## Texte source

Par contre, lorsqu'il s'agit véritablement de dommages-intérêts, qu'il y a un reliquat et qu'il n'y a pas de réclamation pour aller chercher ce reliquat, je pense que le reliquat devrait être remis à l'entreprise, parce que le gouvernement n'y a pas droit. Il s'agit là d'un véritable enrichissement sans cause de la part du gouvernement.

C'est pour cela que je vous dis qu'il y aurait peut-être lieu de penser à faire une telle distinction entre les cas où il y a fraude et les cas de véritables dommages matériels.

M. Dufour: Dans le cas de dommages-intérêts, c'est très clair. Dans le cas de fraude, je vais demander à Me Casgrain...

M. Casgrain: Si vous le permettez, M. le ministre, il y a une chose que je voudrais vous souligner, qui me vient à l'idée. Ce matin, je la considérais. Une fois que vous aurez incorporé cette partie du projet de loi dans le Code de procédure, supposant un instant que si le montant est payé effectivement au fonds ou au gouvernement, il s'agit, sans faire de la sémantique, d'un montant qui va ailleurs qu'au demandeur. Vous aurez dans le Code de procédure les trois dispositions pénales suivantes: la sanction pour mépris de cour, les $500 pour l'usurpation des charges et le cas où les reliquats des actions des "de minimis" seront payés au fonds, constituant en cela une pénalité. (12 heures)

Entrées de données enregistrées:
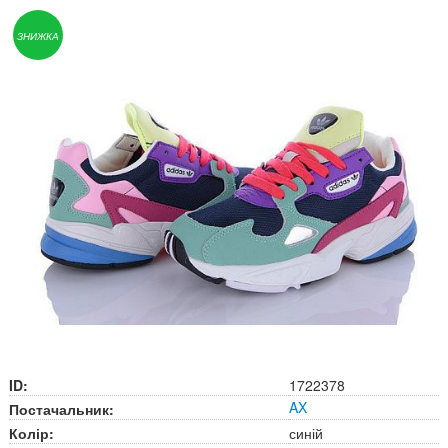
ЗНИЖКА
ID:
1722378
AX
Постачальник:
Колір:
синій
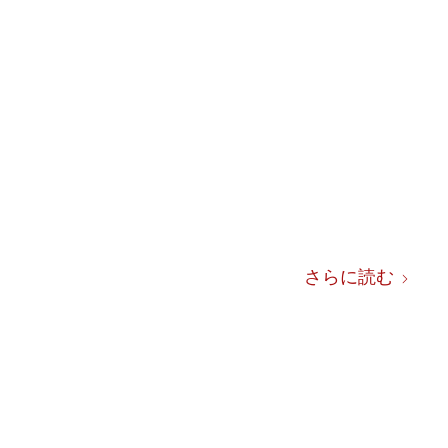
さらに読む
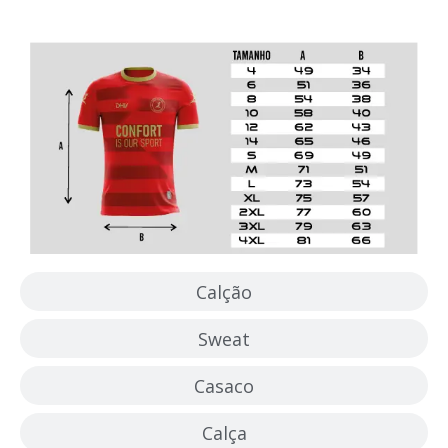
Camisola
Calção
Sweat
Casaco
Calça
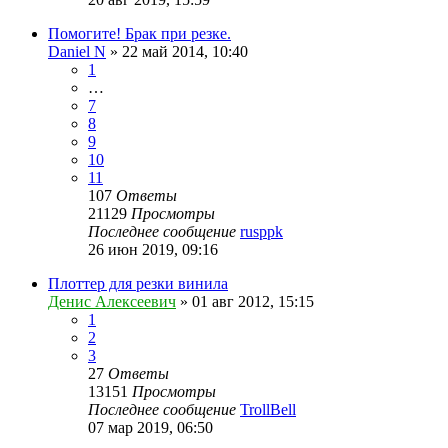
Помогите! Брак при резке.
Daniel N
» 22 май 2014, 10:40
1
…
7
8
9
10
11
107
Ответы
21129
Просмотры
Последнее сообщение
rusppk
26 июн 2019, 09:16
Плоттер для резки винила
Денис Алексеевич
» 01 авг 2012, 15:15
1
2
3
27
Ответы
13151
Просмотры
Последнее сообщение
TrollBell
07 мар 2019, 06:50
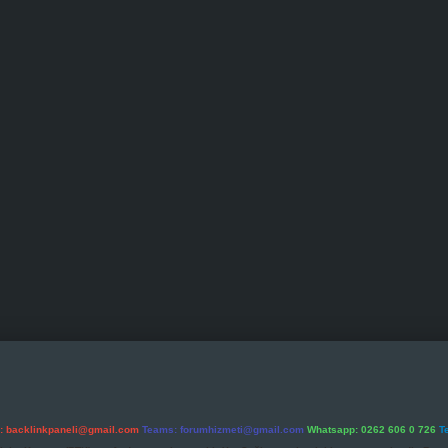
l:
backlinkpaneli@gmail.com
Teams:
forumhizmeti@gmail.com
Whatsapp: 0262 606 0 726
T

---

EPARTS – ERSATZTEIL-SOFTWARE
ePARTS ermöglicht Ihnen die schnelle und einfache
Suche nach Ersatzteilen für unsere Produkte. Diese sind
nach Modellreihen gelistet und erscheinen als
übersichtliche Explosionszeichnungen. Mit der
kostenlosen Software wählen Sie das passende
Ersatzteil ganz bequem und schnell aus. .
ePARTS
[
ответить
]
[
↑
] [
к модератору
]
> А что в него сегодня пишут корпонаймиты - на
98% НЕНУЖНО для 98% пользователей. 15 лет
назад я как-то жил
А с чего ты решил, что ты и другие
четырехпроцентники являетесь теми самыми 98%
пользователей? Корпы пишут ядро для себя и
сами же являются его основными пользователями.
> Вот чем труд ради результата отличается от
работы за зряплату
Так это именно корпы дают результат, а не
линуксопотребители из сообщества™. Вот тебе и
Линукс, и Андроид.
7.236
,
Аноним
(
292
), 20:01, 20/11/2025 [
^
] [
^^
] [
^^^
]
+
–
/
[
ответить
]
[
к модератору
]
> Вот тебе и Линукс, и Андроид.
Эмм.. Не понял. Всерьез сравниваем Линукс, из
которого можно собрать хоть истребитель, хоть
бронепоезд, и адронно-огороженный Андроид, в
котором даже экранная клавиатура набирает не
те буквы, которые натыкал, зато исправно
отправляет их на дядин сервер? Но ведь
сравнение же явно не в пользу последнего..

## Consigne 1
Dans l'extrait des débats, remplacez « Code de procédure » par « Code de procédure civile » et recopiez le passage qui va de « M. Casgrain: Si » à « pénalité. (12 heures) ».
## Consigne 2
Poursuivez l'extrait des débats sur le reliquat des dommages-intérêts à partir de l'endroit où il s'arrête.
Les enregistrements forment un matériau distinct du texte source.

## Corrigé 1
M. Casgrain: Si vous le permettez, M. le ministre, il y a une chose que je voudrais vous souligner, qui me vient à l'idée. Ce matin, je la considérais. Une fois que vous aurez incorporé cette partie du projet de loi dans le Code de procédure civile, supposant un instant que si le montant est payé effectivement au fonds ou au gouvernement, il s'agit, sans faire de la sémantique, d'un montant qui va ailleurs qu'au demandeur. Vous aurez dans le Code de procédure civile les trois dispositions pénales suivantes: la sanction pour mépris de cour, les $500 pour l'usurpation des charges et le cas où les reliquats des actions des "de minimis" seront payés au fonds, constituant en cela une pénalité. (12 heures)

## Corrigé 2
Si c'est ainsi, vous allez très vite avoir le problème suivant en cour: Depuis quelque temps, la jurisprudence a évolué au niveau justement du mépris de cour en disant: Les mépris de cour ne sont pas du droit criminel; mais parce qu'effectivement, ils font encourir une pénalité à l'individu, nous devons traiter ce problème avec ce qu'on appelle le "strictissimi juris", à telle enseigne que la preuve qu'on doit faire, lorsque, justement, selon nos tribunaux, on se dirige vers la pénalité contre un individu, doit être extrêmement rigide, ce qui entraîne toute espèce de problème, notamment le témoignage contre soi oui ou non, etc. La question est loin d'être réglée.

Ce que je veux vous dire, c'est qu'effectivement, si on veut être logique avec nous-mêmes, et avec l'esprit du Code de procédure, je pense qu'à partir du moment où vous introduisez quelque chose qui n'est pas du recours ordinaire, mais qui est une espèce de pénalité — appelez-la comme vous voulez — ou de paiement à un corps public quelconque ou d'une disposition de l'article 1036 qui serait une espèce de justice sociale, comme on le disait tout à l'heure, vous devrez nécessairement aussi tenir compte du fait — on arqumentera là-dessus éventuellement — que toute cette législation devrait être interprétée "strictissimi juris ", puisqu'elle entraîne éventuellement ce genre de pénalité. C'est un des problèmes auxquels vous avez à faire face,

Les juges vont finalement dire qu'avant de condamner la compagnie Y à payer une somme de S3 millions ou de $4 millions, au bénéfice d'un fonds qui n'est autre chose qu'un fonds social, donc administré par le gouvernement, dont le reliquat éventuellement ira au fonds consolidé, nous allons considérer la chose comme étant le même type de peine que celui que vous avez au niveau du mépris de cour. A cause de ceci, nous allons utiliser le "strictissimi juris". Là, vous aurez ce dont on se plaint aujourd'hui, à savoir l'abus de ce genre de procédure et autrement. C'est ce que nous croyons que vous devez surveiller avec attention, avant d'introduire ce concept.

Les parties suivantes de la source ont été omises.